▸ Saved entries
Segment Open

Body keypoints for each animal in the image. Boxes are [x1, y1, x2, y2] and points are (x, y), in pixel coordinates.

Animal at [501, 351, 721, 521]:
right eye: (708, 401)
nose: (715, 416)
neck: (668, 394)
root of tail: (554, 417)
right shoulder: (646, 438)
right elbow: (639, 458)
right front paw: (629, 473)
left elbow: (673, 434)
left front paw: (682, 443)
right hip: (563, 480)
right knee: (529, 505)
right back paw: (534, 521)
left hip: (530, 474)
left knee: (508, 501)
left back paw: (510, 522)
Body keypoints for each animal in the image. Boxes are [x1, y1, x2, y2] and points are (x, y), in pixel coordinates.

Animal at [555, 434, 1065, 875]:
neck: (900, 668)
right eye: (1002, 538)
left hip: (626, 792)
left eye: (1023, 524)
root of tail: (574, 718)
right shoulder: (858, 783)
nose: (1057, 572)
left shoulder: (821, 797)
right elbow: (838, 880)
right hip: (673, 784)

Segment Closed
Segment Open

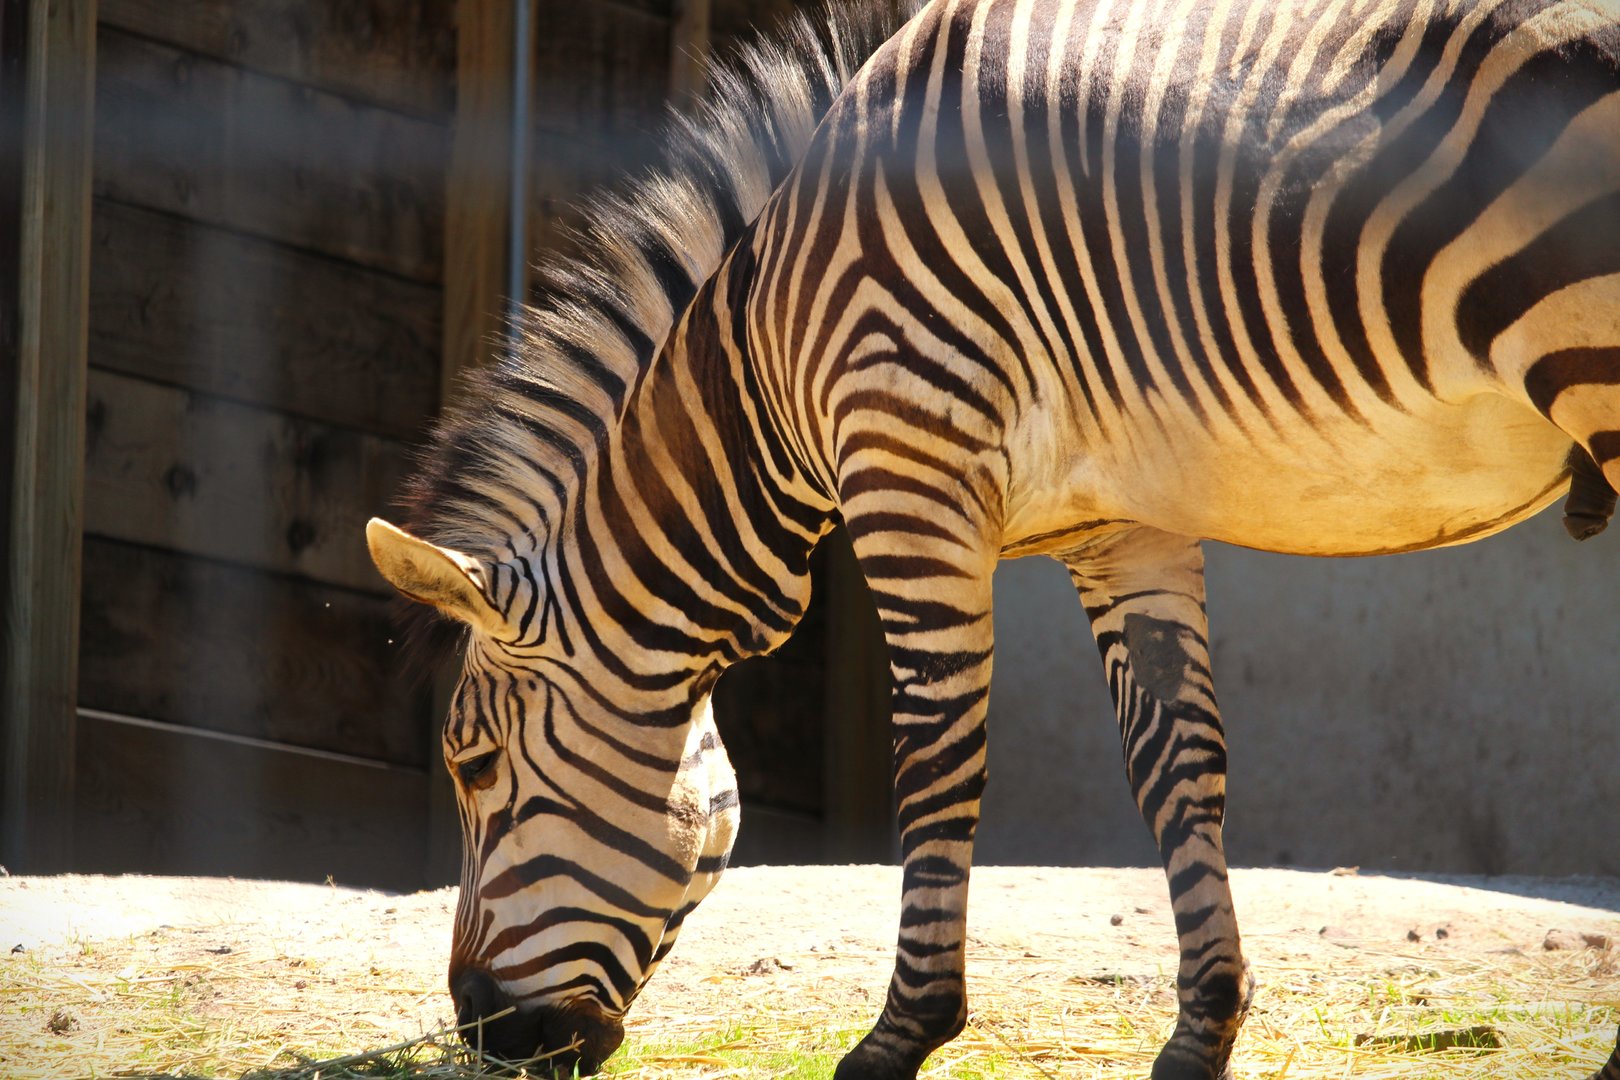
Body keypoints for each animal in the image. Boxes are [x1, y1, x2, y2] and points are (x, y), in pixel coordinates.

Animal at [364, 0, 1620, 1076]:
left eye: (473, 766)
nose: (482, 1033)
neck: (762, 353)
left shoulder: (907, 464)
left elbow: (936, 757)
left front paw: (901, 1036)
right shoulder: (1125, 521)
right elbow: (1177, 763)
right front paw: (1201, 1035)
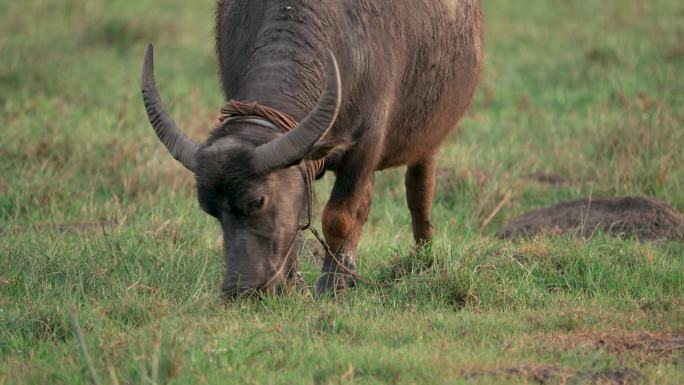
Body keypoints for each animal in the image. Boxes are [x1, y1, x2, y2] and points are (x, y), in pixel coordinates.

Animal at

Segment Closed

▸ ASSIGNMENT
Produce only the lines from the line containing "right shoulder: (858, 783)" through the line containing "right hip: (673, 784)", inclusive of both, exactly as they stand in the entries above.

▸ EXERCISE RESPONSE
right shoulder: (858, 783)
nose: (1057, 572)
left shoulder: (821, 797)
right elbow: (838, 880)
right hip: (673, 784)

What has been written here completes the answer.